Multi-GPU case device mismatch while finetuning.
Facing the following error while trying to finetune the small model.
File "/azureml-envs/azureml_e41418e98eeb74b43db7577fb8a1feba/lib/python3.10/site-packages/torch/nn/functional.py", line 2573, in layer_norm
return torch.layer_norm(input, normalized_shape, weight, bias, eps, torch.backends.cudnn.enabled)
RuntimeError: Expected all tensors to be on the same device, but found at least two devices, cuda:1 and cuda:0! (when checking argument for argument weight in method wrapper_CUDA__native_layer_norm)
> new block_sparse_attn op constructed with config: n_heads=32, max_seq_len=131072, sparse_block_size=64, local_blocks=16, vert_stride=8, homo_head=False, active_head_range=None, kwargs={'kernel_block_size': 64, 'inference': False}
Code to load the model:
model = AutoModelForCausalLM.from_pretrained(
args.pretrained_model_name,
torch_dtype=torch.bfloat16,
device_map="auto",
trust_remote_code=True,
attn_implementation=args.attn_implementation,
revision=args.revision)
device = torch.cuda.current_device()
model = model.to(device) # <------------- this is going to restrict me to one gpu, which is not ideal.
If I dont provide the aforementioned explicit .to(device)
for the model and data then I get the following error:
File "/azureml-envs/azureml_e41418e98eeb74b43db7577fb8a1feba/lib/python3.10/site-packages/triton/runtime/jit.py", line 425, in run
kernel.run(grid_0, grid_1, grid_2, kernel.num_warps, kernel.num_ctas, # number of warps/ctas per instance
ValueError: Pointer argument (at 0) cannot be accessed from Triton (cpu tensor?)
Code for training:
trainer = Trainer(
model=model,
args=model_training_args,
train_dataset=train_dataset,
eval_dataset=eval_dataset,
tokenizer=tokenizer,
data_collator=data_collator,
callbacks=[EarlyStoppingCallback(early_stopping_patience=3)]
)
When I set the env variable to make only a single GPU available, I stop seeing this error. But since the model is big and my use case needs 5k tokens I start facing OOM. Is there any resolution/workaround to make this work? What is the proper way to finetune this model in a Multi-GPU setting?

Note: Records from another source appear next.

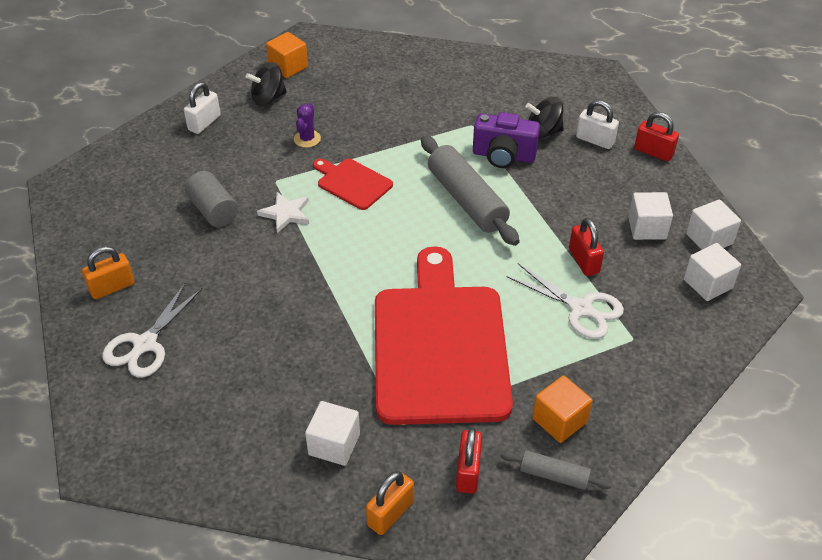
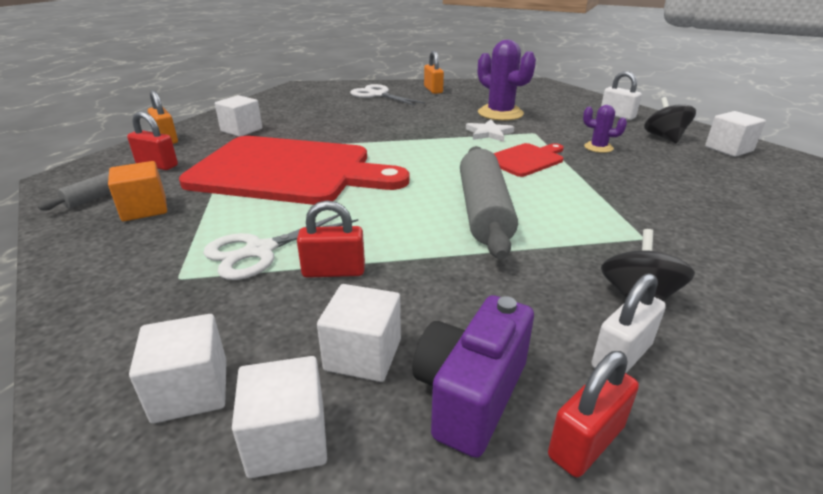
camera: 105 degrees right, 15 degrees down
(213, 210) = (500, 113): grey cylinder -> purple cactus
(288, 67) = (728, 149): orange cube -> white cube
(467, 200) = (484, 211): grey rolling pin -> grey rolling pin turned 75 degrees counterclockwise
(503, 156) = (571, 250): purple camera -> purple camera (470, 395)

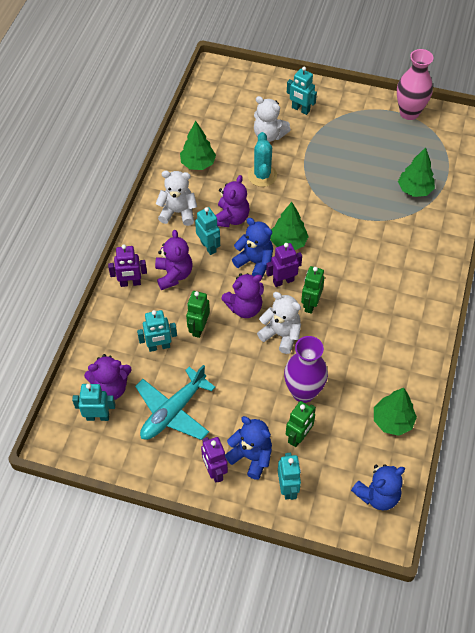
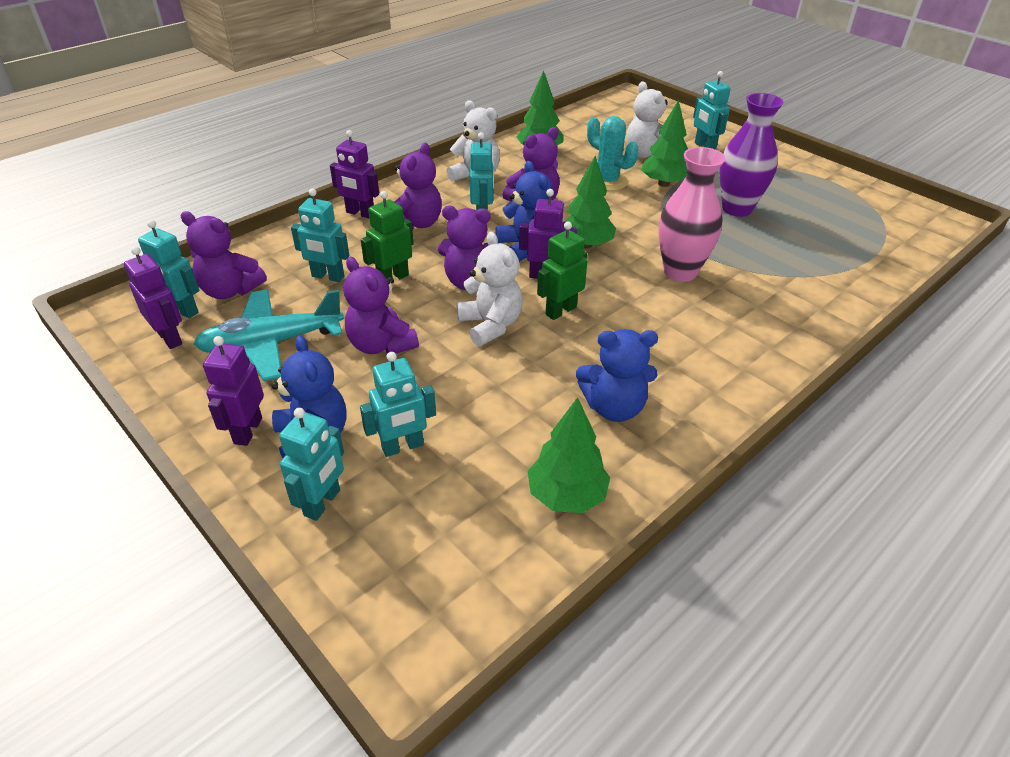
camera: 30 degrees right, 15 degrees down
(112, 439) = (170, 338): none -> purple robot
(234, 380) = (381, 345): none -> purple teddy bear
(262, 175) = (607, 181): turquoise cactus -> turquoise cactus turned 75 degrees counterclockwise
(298, 437) = (402, 447): green robot -> turquoise robot
(303, 392) = (461, 398): purple vase -> purple vase (737, 209)
(377, 495) = (451, 589): blue teddy bear -> blue teddy bear (614, 407)
(409, 113) = (853, 188): pink vase -> pink vase (680, 272)
(414, 190) = (809, 255): green tree -> green tree (663, 184)

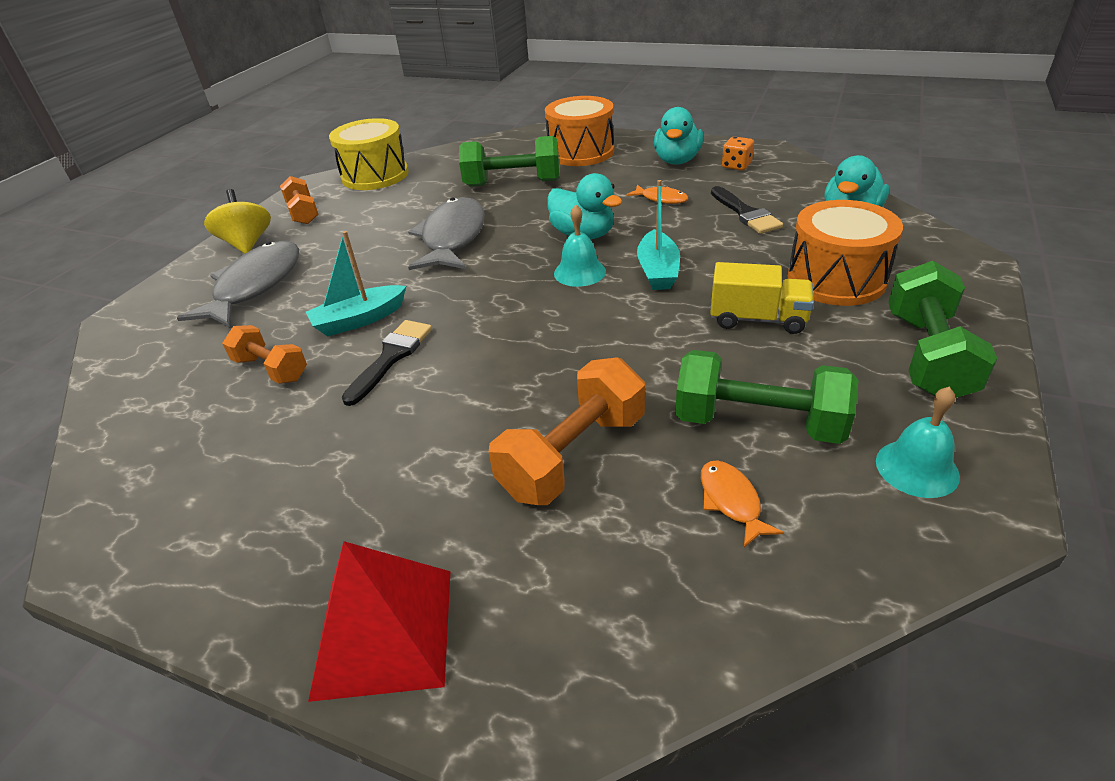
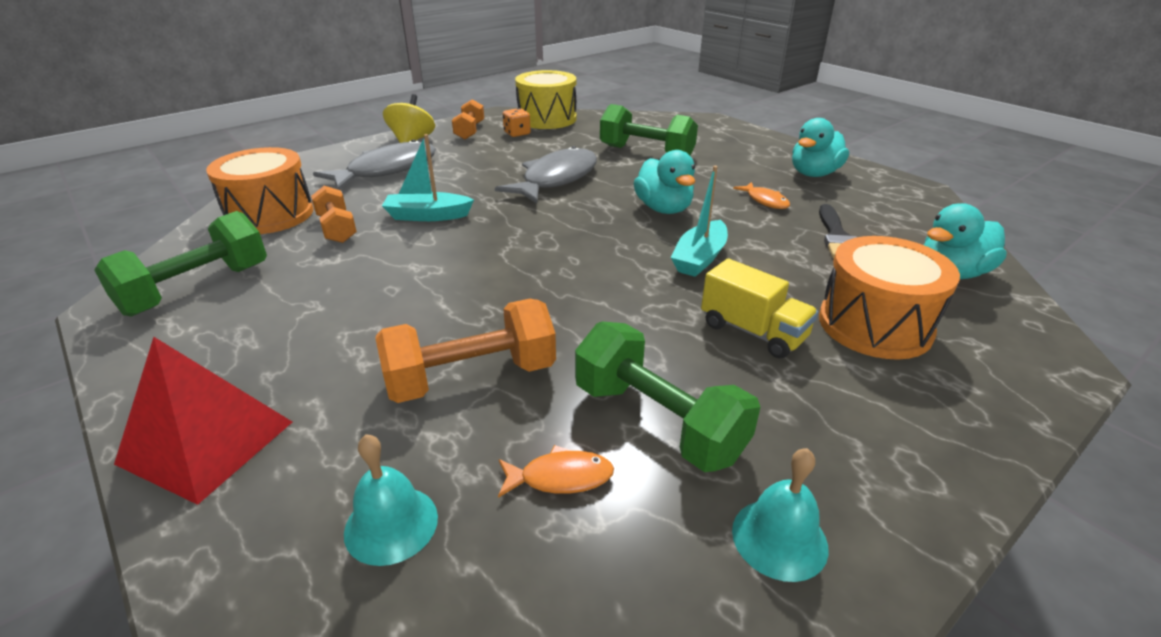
camera: 25 degrees right, 5 degrees down
(391, 357) = (420, 250): black brush -> none
(579, 272) = (629, 237): turquoise bell -> turquoise bell (391, 524)
(581, 152) = (730, 144): orange drum -> orange drum (270, 215)
(731, 501) = (561, 477): orange fish -> orange fish turned 75 degrees clockwise
(736, 166) = (870, 194): orange dice -> orange dice (517, 133)
(927, 355) = (907, 435): green dumbbell -> green dumbbell (197, 289)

P.S. This issue does not arise for Mini models, as they resolve the Multi-GPUs automatically when loaded with device_map='auto'
setting.
Thanks
Solution:
Found a similar issue here: https://huggingface.co/THUDM/cogagent-chat-hf/blob/d519da3b191401234f4bd86ce1c287c61bc276a3/util.py#L210
Made the change here: https://huggingface.co/microsoft/Phi-3-small-128k-instruct/commit/ed7de9a074b0760e6cf050fe1d103b90834933c8
I'm facing exactly the same issue when using device_map="auto" while fine-tuning with SFTTrainer ( on sagemaker ) .
File "/opt/conda/lib/python3.10/site-packages/triton/runtime/jit.py", line 425, in run
kernel.run(grid_0, grid_1, grid_2, kernel.num_warps, kernel.num_ctas, # number of warps/ctas per instance
ValueError: Pointer argument (at 0) cannot be accessed from Triton (cpu tensor?)
@bapatra
could you push a code fix for 8k model please ( assuming the above change works?) Thank you.